Mr Nagy said if one engine inoperative (OEI) training sequences are conducted close to the ground, then effective risk controls need to be in place to prevent a loss of control, as recovery at low height will probably not be possible.

“These risk controls can include defined OEI performance criteria that, if not met, require immediate restoration of normal power; use of the appropriate handling techniques to correctly simulate the engine failure and ensuring that aircraft drag is minimised/OEI performance is maximised; and ensuring that the involved pilots have the appropriate recency and skill to conduct the exercise and that any detrimental external factors, such as high workload or pressure, are minimised.”

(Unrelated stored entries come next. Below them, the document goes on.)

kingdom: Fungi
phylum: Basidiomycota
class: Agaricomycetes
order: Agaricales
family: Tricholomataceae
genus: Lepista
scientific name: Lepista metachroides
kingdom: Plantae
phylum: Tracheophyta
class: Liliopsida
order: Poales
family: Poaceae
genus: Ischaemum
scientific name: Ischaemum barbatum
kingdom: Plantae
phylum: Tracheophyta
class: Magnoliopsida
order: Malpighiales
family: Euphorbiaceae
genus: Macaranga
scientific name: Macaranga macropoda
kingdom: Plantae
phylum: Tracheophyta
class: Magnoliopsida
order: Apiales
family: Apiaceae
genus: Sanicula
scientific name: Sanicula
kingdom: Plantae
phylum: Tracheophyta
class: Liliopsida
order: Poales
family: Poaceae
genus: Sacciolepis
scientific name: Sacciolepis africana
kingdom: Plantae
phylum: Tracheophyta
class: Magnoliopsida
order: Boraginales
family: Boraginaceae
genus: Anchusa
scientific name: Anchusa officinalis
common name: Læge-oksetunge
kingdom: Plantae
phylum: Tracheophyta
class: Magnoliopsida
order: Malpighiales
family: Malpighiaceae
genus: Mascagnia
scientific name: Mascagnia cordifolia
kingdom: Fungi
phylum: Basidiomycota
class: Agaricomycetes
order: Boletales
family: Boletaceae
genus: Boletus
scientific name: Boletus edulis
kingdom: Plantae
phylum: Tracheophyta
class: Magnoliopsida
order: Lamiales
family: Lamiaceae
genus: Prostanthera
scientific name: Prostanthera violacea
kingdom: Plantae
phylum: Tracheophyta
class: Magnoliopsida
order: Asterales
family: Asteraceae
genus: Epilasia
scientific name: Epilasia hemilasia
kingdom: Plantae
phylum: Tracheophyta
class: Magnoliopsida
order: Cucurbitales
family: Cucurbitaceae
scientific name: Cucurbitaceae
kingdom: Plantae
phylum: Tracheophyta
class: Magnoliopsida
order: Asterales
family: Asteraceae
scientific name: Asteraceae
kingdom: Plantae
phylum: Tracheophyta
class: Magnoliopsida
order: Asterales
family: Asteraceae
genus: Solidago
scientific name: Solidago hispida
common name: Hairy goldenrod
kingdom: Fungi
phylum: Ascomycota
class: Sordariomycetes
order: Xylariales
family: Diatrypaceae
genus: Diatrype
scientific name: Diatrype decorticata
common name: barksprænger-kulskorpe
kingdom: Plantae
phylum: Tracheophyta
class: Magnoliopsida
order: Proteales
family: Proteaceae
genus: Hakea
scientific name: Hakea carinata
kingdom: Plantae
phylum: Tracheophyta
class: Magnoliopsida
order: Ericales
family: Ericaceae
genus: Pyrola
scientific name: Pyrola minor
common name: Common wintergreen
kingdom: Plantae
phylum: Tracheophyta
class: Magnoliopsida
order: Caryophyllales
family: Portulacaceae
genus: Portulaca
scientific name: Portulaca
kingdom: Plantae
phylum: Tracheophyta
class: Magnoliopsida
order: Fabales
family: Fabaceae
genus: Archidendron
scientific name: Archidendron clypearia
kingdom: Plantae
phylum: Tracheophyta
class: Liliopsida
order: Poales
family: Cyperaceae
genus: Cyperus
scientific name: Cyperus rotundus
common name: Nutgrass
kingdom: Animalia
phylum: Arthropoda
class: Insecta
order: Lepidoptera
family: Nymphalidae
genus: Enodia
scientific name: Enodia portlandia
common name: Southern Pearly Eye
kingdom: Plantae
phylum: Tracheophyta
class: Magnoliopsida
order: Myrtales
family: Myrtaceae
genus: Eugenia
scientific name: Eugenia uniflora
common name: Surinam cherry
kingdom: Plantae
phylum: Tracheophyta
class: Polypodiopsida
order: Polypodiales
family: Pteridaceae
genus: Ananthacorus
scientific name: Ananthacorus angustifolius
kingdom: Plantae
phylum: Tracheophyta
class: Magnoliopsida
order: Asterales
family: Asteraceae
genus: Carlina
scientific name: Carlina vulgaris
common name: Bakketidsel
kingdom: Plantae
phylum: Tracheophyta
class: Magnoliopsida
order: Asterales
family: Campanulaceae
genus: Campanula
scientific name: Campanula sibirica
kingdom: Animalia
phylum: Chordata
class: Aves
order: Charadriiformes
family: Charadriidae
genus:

The investigation also identified a number of safety factors, although they did not necessarily contribute to the accident flight. These included:

  • The operator’s training and checking manual procedure for simulating an engine failure in a turboprop aircraft was inappropriate and increased the risk of asymmetric control loss;
  • The CASA flying operations inspector was not in a control seat and was unable to share the headset system used by the inductee and chief pilot;
  • The inductee and chief pilot, while meeting recency requirements, had limited recent experience in the Cessna 441;
  • The chief pilot and other key operational managers within Rossair were experiencing high levels of workload and pressure; and
  • CASA’s method of oversighting Rossair increased the risk that organisational issues would not be identified and addressed.

Mr Nagy also noted a lack of recorded data from the aircraft reduced the amount and type of evidence available to investigators about handling aspects and cockpit communications, as the aircraft was not fitted with a cockpit voice recorder or flight data recorder, and nor was it required to be.

“This limited the extent to which potential factors contributing to the accident could be analysed.”